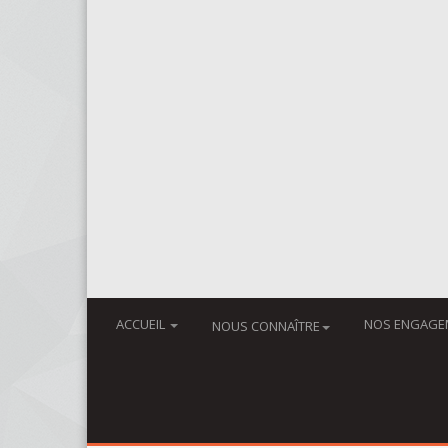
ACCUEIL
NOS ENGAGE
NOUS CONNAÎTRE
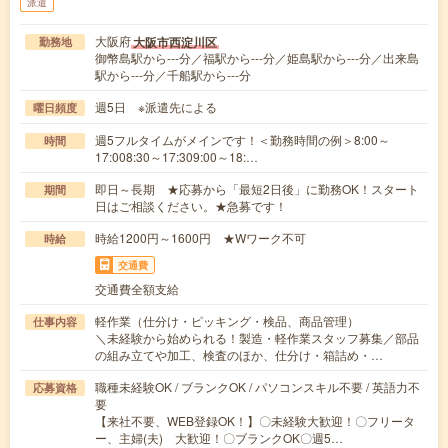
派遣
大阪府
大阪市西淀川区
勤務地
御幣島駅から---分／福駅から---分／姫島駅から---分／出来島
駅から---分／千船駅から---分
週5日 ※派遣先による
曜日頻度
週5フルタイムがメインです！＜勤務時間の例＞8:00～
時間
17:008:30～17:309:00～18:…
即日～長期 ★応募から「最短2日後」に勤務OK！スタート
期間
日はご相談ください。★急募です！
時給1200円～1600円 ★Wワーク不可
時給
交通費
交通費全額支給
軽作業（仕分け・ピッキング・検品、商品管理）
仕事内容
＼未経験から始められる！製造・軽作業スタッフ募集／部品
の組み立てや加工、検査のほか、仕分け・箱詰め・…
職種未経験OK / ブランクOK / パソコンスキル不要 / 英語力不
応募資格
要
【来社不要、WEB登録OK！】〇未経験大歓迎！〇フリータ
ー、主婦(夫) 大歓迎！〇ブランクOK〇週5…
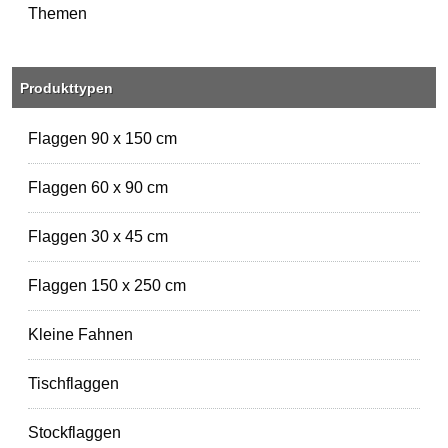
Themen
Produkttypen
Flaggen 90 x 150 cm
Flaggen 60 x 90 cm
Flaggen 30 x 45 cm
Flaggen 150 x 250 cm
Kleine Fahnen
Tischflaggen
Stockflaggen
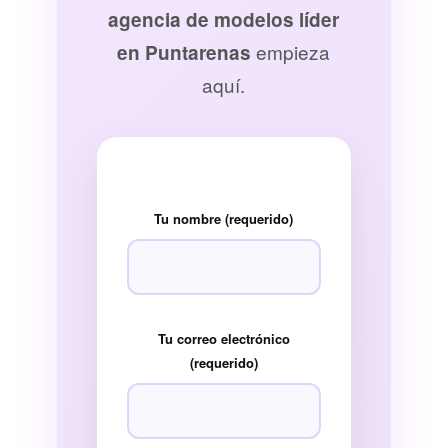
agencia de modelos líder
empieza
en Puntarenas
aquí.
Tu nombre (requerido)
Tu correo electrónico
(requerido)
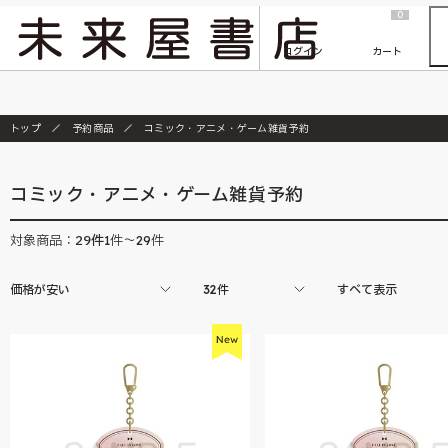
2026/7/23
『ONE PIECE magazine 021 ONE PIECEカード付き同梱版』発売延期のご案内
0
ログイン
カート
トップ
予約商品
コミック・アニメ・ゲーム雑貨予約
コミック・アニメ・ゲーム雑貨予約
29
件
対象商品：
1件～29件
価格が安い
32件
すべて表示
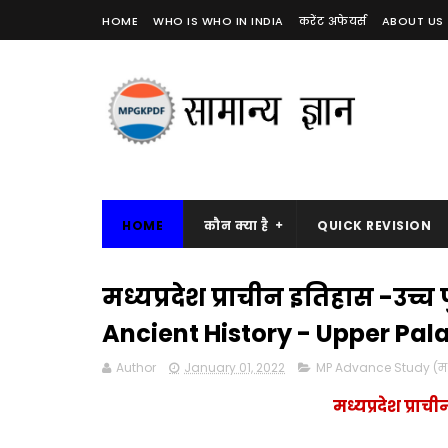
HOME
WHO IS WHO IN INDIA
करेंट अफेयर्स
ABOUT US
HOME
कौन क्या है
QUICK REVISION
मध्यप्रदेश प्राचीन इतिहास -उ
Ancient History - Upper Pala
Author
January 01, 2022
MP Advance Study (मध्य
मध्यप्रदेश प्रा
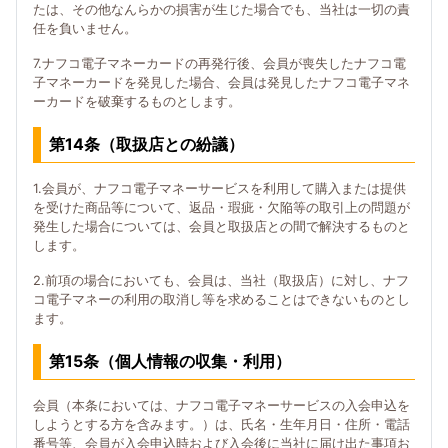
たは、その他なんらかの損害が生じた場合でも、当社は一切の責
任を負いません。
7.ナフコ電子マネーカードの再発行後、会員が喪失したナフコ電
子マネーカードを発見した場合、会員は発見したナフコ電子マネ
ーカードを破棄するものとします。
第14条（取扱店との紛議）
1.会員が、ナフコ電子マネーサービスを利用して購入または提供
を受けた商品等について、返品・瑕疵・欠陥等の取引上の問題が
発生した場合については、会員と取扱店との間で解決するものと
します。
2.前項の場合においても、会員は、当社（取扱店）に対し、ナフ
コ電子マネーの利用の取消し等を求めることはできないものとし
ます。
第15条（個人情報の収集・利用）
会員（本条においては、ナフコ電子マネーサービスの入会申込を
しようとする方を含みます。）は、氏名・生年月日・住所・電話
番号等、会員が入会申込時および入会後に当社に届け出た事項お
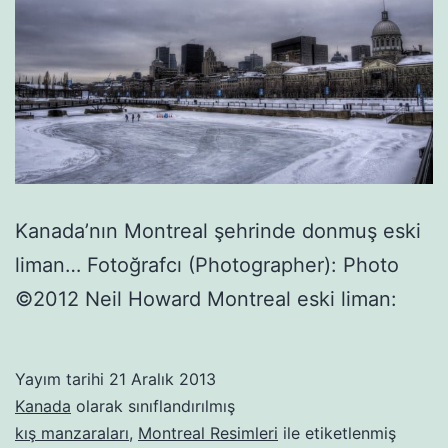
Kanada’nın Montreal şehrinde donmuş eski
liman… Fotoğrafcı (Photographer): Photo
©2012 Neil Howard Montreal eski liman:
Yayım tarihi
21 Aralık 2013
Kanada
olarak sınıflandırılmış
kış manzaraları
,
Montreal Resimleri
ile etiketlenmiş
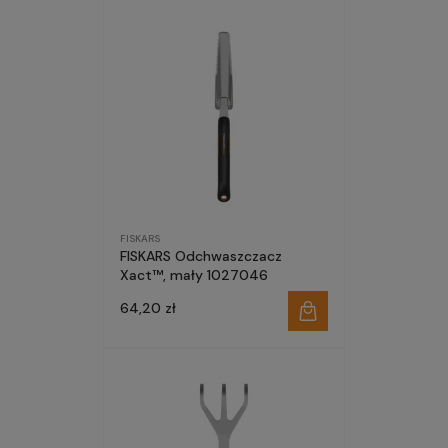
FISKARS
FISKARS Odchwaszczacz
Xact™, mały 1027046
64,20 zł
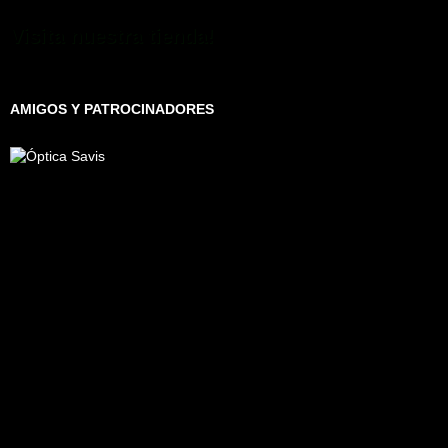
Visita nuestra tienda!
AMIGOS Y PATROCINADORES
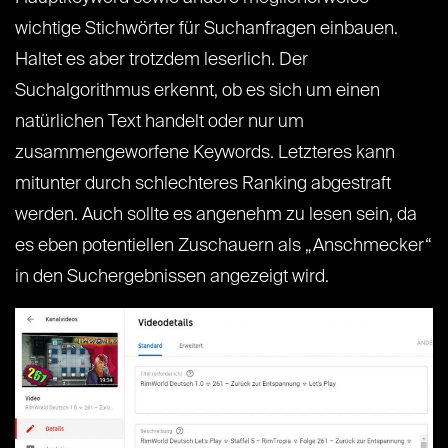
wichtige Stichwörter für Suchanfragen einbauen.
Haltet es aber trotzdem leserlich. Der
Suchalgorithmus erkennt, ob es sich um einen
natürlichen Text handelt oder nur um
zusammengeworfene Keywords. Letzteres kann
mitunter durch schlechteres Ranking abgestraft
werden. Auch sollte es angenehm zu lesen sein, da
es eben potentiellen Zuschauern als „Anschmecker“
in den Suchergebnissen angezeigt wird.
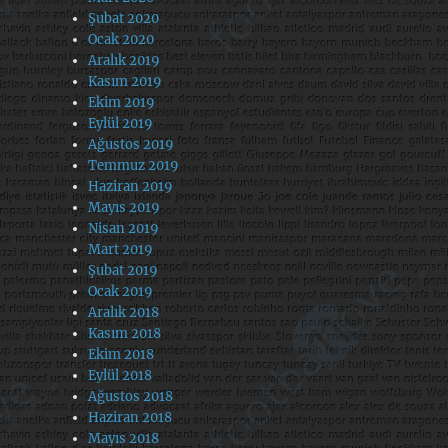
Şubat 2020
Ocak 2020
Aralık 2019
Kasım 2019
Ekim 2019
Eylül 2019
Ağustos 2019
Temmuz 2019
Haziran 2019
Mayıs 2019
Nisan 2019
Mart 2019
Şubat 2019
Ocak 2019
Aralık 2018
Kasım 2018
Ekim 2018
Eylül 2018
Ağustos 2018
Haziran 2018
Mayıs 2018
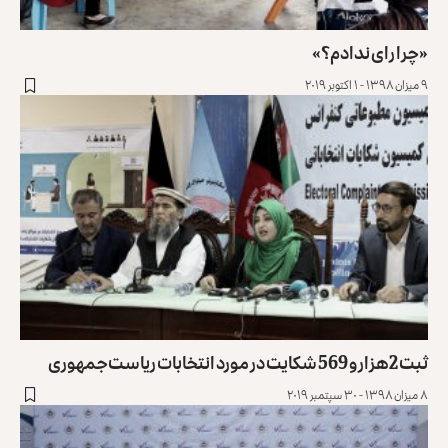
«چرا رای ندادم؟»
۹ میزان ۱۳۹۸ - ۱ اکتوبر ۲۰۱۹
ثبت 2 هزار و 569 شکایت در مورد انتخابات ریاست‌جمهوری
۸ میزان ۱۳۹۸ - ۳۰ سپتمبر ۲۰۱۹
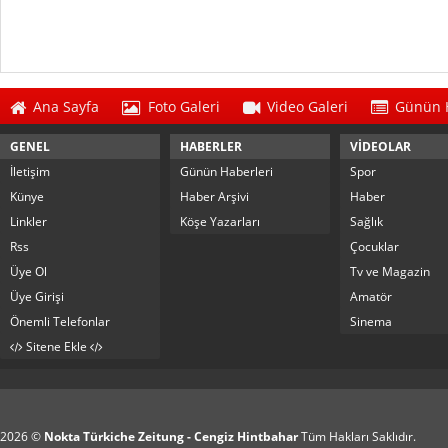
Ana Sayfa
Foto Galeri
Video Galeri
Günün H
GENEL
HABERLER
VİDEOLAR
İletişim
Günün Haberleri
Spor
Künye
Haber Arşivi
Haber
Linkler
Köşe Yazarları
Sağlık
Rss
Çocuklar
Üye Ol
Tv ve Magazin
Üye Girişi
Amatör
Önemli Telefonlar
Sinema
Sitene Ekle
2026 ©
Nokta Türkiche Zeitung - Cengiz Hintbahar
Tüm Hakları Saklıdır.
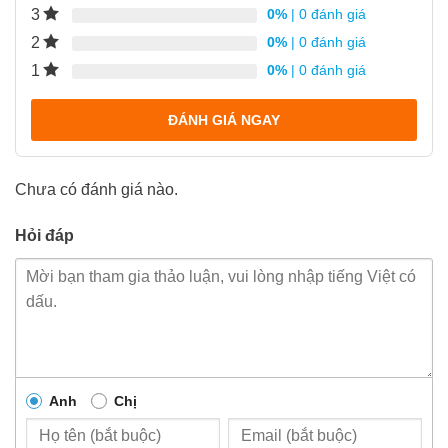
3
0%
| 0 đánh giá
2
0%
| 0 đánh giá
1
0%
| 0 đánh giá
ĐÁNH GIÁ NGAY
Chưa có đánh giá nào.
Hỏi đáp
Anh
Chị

+ + + +

» **Problem to work on**
Check each line of the listing above for the string "eski" and return those that contain it.

» **Exercise output**
Kanada’nın Montreal şehrinde donmuş eski
©2012 Neil Howard Montreal eski liman:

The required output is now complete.